O vestido de noiva



Oh!... O amor...

coisa de menina-moça, moça, velha-menina.
Para muitas, o vestido, o véu...
Foi passaporte para o céu, para outras - pro inferno! 
o fogo ardente extinguiu-se no frio ibernal...
‘Fogueira equívoca’, como dizes bem...
Na lareira...só cinzas, a espera de um bom pau!
Há vestidos de noivas, que são puras mortalhas!
Sonhos anulados, guardados em caixas de presentes,
para trás deixados como que nada...
Aparência do bem...
Transvestido do mal.
Puro engano!
Ato mortal...
(Esther Rogess)



Abriu a caixa. 

Quanta diferença da vez primeira. Quando tão mais jovem e cheia daquela esperança que o amor traz. Umas dezenas de anos atrás, alguns fios de cabelos brancos a menos, dois filhos já adultos que nem eram projeto. Ela tão mais jovem de alma. Amava. Ela e seu parceiro. 

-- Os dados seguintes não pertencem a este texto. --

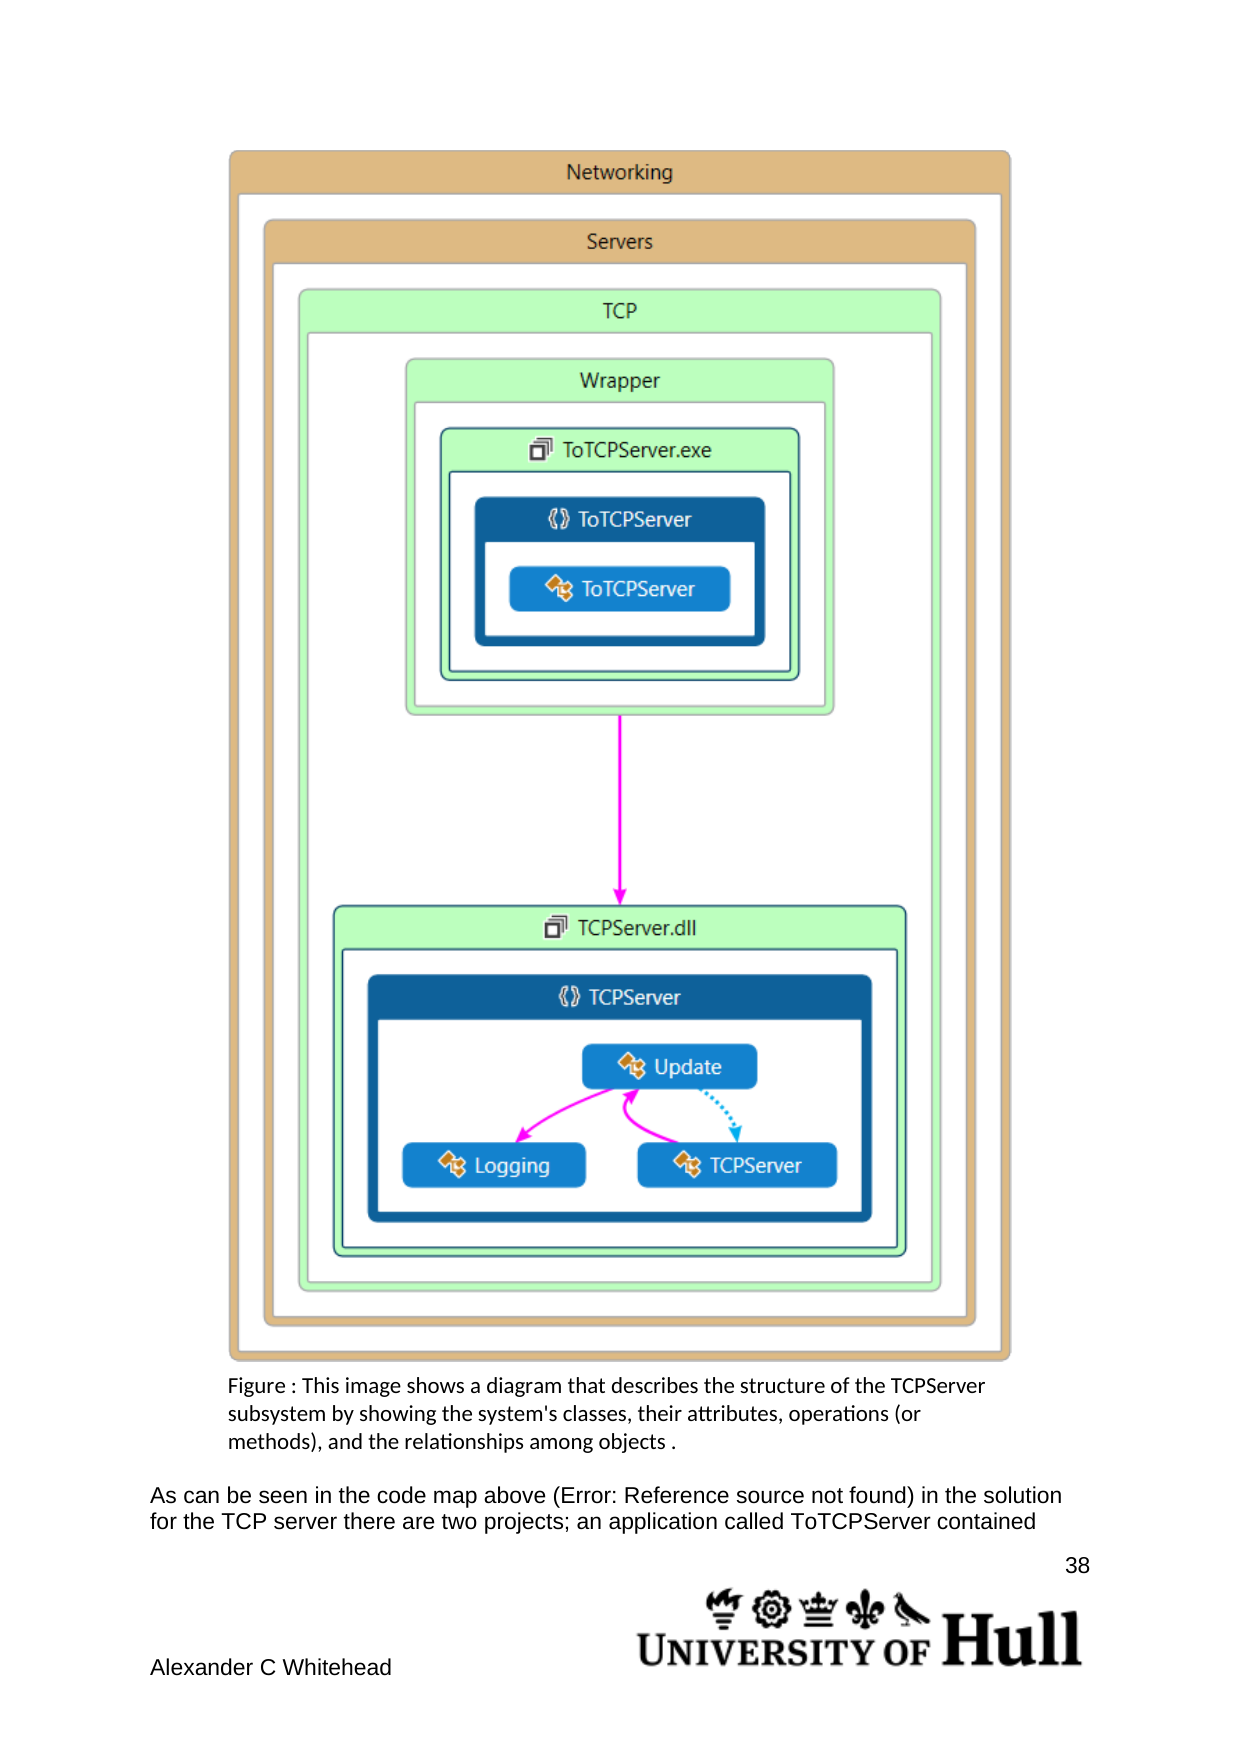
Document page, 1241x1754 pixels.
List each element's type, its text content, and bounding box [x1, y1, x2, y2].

text As can be seen in the code map above (Figure 17) in the solution for the TCP server there are two projects; an application called ToTCPServer contained within a folder named Wrapper and a library called TCPServer, both projects are themselves contained within a folder called TCP which itself is contained within a folder named Servers all of which are contained within a folder called Networking. [150, 1482, 1090, 1534]
picture [630, 1578, 1091, 1676]
picture [228, 150, 1012, 1362]
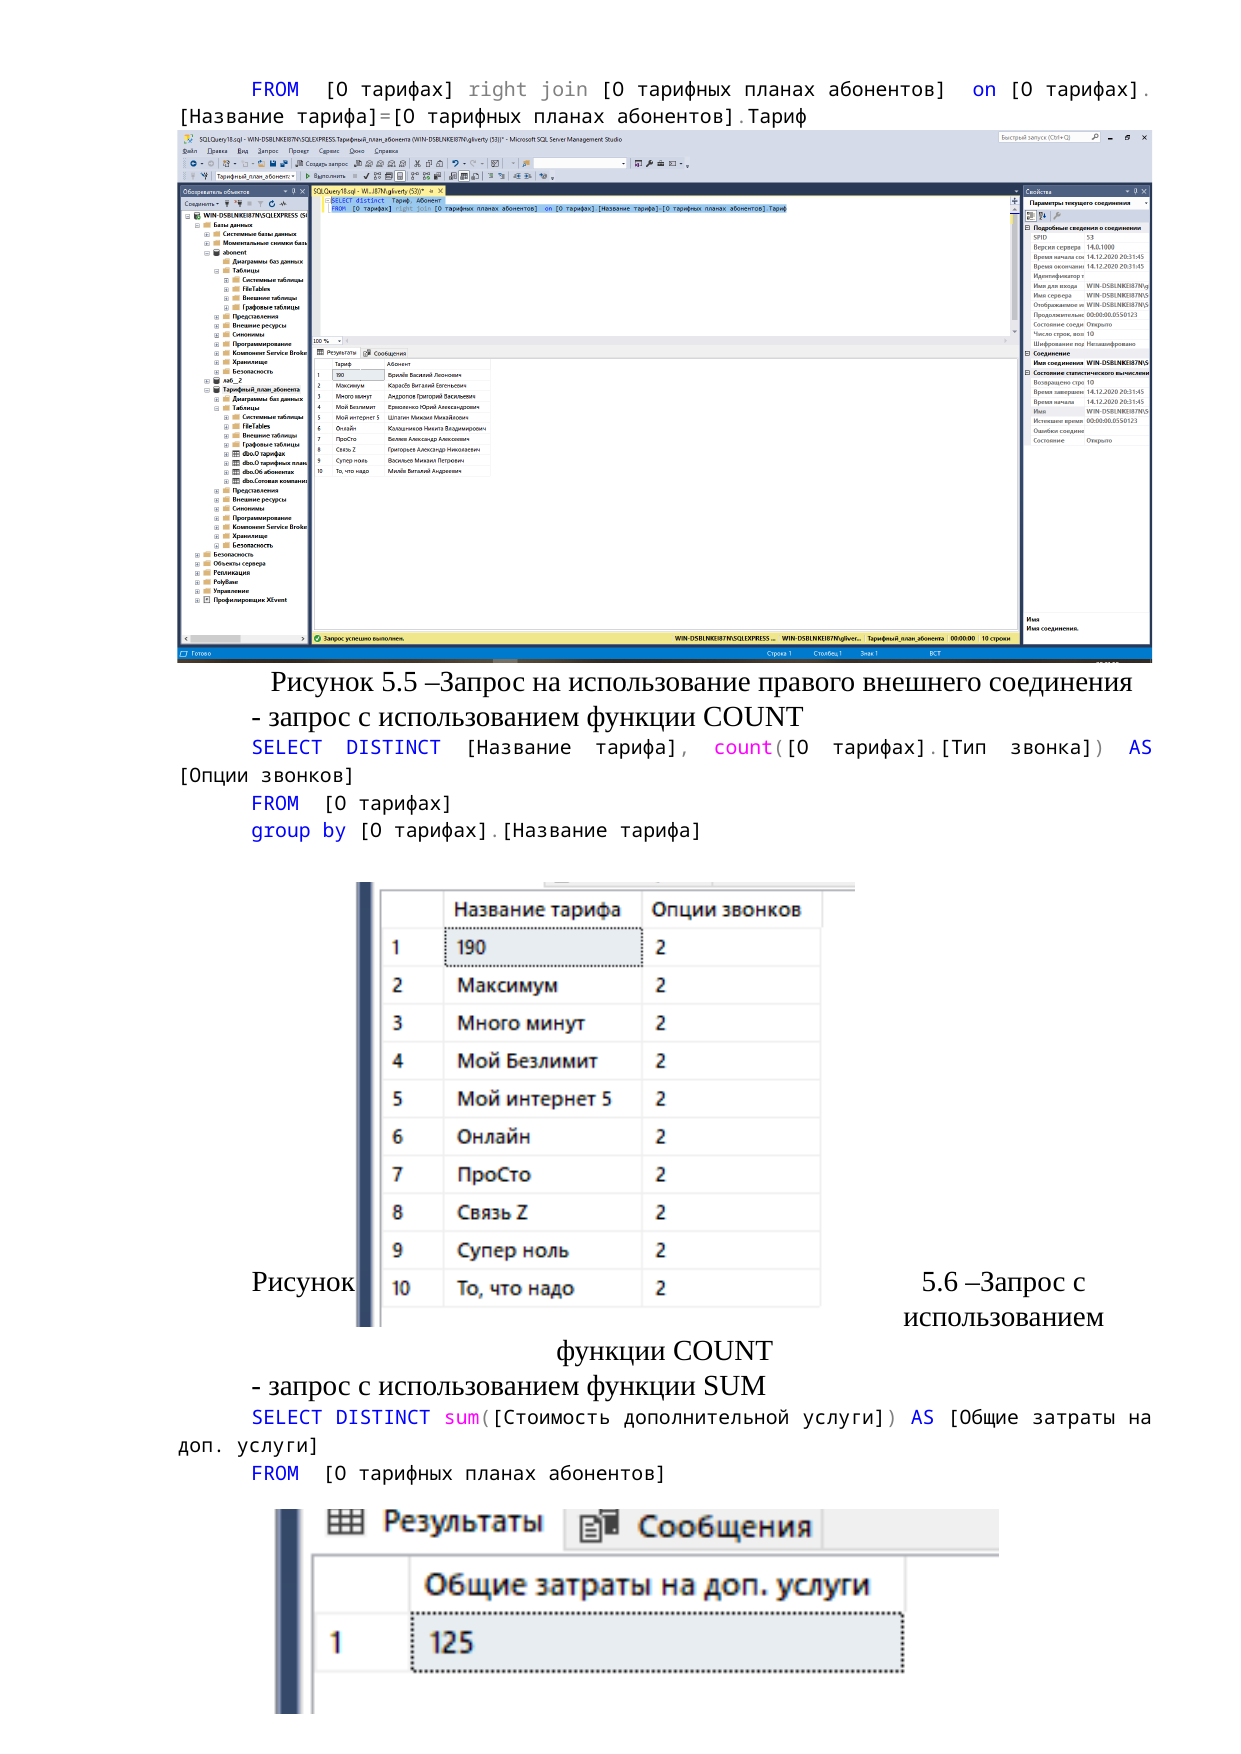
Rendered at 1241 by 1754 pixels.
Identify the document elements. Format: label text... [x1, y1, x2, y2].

O vestido tinha sido uma extravagância. Custara tão caro, bem mais do que seria prudente naquele orçamento de jovens que iniciam a vida. Jurava para si mesma que só fizera isso pressionada pela família. Mas quando abriu a caixa, o vestido pura magia saltou aos olhos. Era feito de pedacinhos de paixão, tecido com a certeza da vida que se inicia bonita. Era quase um conto de fadas moderno. 

E foi. Durante muito tempo foi crescimento. Foi carinho e parceria. Até que cansou.

E restou de tudo a caixa. Já de mudança para uma nova vida, fazia urgência se livrar do passado. Fotos, lembranças, livros. A casa. A gata. 

E o vestido. 

Abriu a caixa e foi como se uma vida se abrisse com ele. Era atemporal como todas as coisas bem feitas. Ele, o vestido, durara mais que as promessas de amor. 

Fazer o que com ele? 

Deixar no lixo era quase pecado, de tão belo e bem feito. Vender parecia imoral para algo que tanto representara em sonhos de vida. Melhor seria se fosse para outra mulher. 

Olhou de novo a caixa. Tirou para fora e se pôs a analisar com os olhos de hoje aquela peça de ontem. Era bonito o danado. Todo bordado na blusa. Saia em mil drapeados. Quase que poderia usa-lo ela mesma. Não era moderno combinar peças? A parte de cima com uma calça jeans, dessas rasgadas e desbotadas, um salto de equilíbrio e lá iria ela abrir-se aos chamados dionísicos da vida que urgia. A saia já era mais complicado, mas sempre que podia surgir um bom lugar onde bailar, um novo amor para encantar ou apenas alguns momentos divertidos que disso é feita a vida: momentos.

Sorriu para a ideia. Mas não. 

Seu momento era de desapego.    

Deixou que o vestido se aninhasse nos papeis da caixa. Guardou como se fosse um pedacinho de si mesma que merecesse carinho, aquela guria que ela fora e que fazia parte da mulher que se tornara. 

Que a caixa seguisse adiante.

Que fosse embalar outra vida. A dela já estava definitivamente fora das caixas. 

Sorriu e saiu. Que a vida seguisse seu rumo.